Susanna Busato, entre suas heranças, parece se valer basicamente de duas: (1) a poesia concreta – ela parece distante da poesia de Roberto Piva e Jorge Mautner, distante da poesia engajada de Ferreira Gullar ou da poesia marginal de Chacal, Nicolas Behr e Leila Mícollis –; (2) o universo acadêmico – mas não o ranço acadêmico –, via teoria literária e semiótica. Vou exemplificar isso com este poema inédito, que a Susanna leu na Casa das Rosas, durante o Recital Fome de Forma, organizado por mim e pelo Rodrigo Bravo, em janeiro de 2017:

 

nascimento do olhar

 

O pôr do sol avermelha o horizonte.

O sol se põe no vermelho do horizonte.

O vermelho se horizontaliza no sol.

O pôr do sol orienta o vermelho.

O horizonte deposita vermelhos no sol.

Um sol se põe na vermelhitude ortogonal do horizonte.

Um horizonte avermelha ao sol.

Em decúbito dorsal o sol do sol

avermelha.

Horizontalizam vermelhos de sol.

Solarizam rubros horizontes vergéis.

Vertem vermelhos espelhos de sol.

Horrorizontes vesgos vergam-se

ao sol.

Horrorizontes velhos vertem vespas

de sol.

Horrorizontes vermelhizam sendas

de sol.

Vertem rubros vergéis em horizontes

de fel

ao sol.

Um pôr de sol depõe contra

o horizonte. Vermelhorror: o

sol

se

con

so

me.

 

Não se trata de poema concreto, sequer é poema verbo-visual; as quebras de verso indicam o fluxo prosódico sem desenhar quaisquer figuras em caligramas ou ideogramas. Em Nascimento do olhar, Susanna complexifica a concretude das coisas do mundo com suas impressões, colhidas no corpo sensível do poeta, expressando essa tensão semiótica na tensão entre a referência e a construção de visões de mundo por meio do discurso. Isso precisa ser explicado melhor.

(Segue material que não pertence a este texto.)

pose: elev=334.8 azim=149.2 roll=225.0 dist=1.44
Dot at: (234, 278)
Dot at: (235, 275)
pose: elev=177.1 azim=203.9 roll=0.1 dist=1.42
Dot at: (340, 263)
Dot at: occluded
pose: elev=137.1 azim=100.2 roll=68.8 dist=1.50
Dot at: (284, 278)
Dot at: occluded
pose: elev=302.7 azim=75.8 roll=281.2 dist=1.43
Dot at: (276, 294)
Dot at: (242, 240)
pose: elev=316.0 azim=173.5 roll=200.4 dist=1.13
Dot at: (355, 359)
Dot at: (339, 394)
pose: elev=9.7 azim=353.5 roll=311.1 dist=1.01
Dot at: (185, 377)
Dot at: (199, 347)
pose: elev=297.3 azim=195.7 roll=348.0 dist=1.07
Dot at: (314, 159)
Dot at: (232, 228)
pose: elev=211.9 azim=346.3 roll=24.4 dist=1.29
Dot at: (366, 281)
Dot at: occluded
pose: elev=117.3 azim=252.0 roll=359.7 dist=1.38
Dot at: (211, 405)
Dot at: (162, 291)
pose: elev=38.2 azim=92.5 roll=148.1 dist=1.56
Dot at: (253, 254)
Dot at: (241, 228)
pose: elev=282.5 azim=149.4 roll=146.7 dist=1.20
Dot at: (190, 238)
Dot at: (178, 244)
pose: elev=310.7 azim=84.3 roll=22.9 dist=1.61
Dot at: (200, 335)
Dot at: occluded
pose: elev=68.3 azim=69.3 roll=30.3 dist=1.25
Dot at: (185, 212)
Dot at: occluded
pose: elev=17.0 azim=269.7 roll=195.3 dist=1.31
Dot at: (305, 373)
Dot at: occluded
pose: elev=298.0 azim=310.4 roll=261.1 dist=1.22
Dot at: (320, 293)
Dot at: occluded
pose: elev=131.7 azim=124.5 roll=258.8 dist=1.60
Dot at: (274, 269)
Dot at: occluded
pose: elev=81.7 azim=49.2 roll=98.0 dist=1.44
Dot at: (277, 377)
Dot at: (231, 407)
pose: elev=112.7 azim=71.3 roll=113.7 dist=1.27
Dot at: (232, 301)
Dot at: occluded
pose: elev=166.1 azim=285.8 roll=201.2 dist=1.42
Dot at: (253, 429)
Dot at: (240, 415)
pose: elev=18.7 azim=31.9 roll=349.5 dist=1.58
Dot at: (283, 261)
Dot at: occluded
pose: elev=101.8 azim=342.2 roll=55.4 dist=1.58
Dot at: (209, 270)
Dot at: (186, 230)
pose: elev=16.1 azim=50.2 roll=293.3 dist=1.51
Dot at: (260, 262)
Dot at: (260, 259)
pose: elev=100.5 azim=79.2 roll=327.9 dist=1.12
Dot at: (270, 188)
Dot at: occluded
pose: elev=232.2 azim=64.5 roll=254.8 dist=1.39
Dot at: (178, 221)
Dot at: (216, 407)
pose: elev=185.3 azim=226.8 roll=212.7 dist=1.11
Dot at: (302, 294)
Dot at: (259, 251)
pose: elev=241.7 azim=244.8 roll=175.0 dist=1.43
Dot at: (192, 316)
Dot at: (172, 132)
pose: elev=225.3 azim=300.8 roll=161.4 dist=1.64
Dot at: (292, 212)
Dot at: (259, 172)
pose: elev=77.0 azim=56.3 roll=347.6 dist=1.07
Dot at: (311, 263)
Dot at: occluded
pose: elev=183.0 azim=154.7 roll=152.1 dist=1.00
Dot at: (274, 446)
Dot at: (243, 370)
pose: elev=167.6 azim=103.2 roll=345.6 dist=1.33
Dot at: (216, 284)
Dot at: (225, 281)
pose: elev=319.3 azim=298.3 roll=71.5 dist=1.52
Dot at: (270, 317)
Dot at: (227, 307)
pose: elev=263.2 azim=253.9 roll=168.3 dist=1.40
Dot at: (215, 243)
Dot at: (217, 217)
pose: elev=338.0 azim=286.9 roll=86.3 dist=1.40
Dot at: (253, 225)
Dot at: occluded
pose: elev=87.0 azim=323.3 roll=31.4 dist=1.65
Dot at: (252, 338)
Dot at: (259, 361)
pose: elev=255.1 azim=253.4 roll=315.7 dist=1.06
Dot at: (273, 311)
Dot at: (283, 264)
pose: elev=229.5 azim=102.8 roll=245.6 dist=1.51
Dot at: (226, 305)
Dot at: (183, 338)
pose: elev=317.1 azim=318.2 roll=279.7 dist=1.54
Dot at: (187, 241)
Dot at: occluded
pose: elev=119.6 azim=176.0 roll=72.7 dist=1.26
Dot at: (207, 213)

Nas teorias da significação, há, pelo menos, dois modelos de signo. Em linhas gerais: (1) a significação é concebida como referência às coisas do mundo, há objetos e signos que se referem a elas via pensamento humano; (2) a significação é gerada em sistemas de signos, que dão suporte ao pensamento humano e, projetando-se sobre a natureza, constroem visões de mundo.

Em outras palavras, ora a significação é referência semiótica, ora é construção semiótica. A Susanna Busato conhece os dois modelos teóricos – isso eu sei, fui o supervisor de seu pós-doutorado em literatura brasileira contemporânea –; há traços de ambos no Nascimento do olhar.

Logo no primeiro verso, “o pôr do sol avermelha o horizonte”, duas ações concomitantes encaminham a linguagem como referência: (1) o pôr do Sol é uma ação tornada substantivo, trata-se de um decurso que se torna coisa; (2) essa coisa age, ela avermelha, e, quando avermelha, uma qualidade torna-se ação. No verso, aparentemente simples, uma ação transformada em coisa – o pôr do sol –, em sua ação – avermelhar –, faz uma qualidade ser ação, que, ao mesmo tempo, qualifica e constrói o lugar do horizonte – essa é a referência –. Sob estas figuras do discurso – o pôr do sol, o vermelho, o horizonte –, o tema semiótico se insinua. Embora sejam três figuras, todas elas convergem para a referência de uma só coisa: um referente – o horizonte feito vermelho pelo pôr do sol –; sua referência por meio de signos – o pôr do sol, o avermelhar, o horizonte –.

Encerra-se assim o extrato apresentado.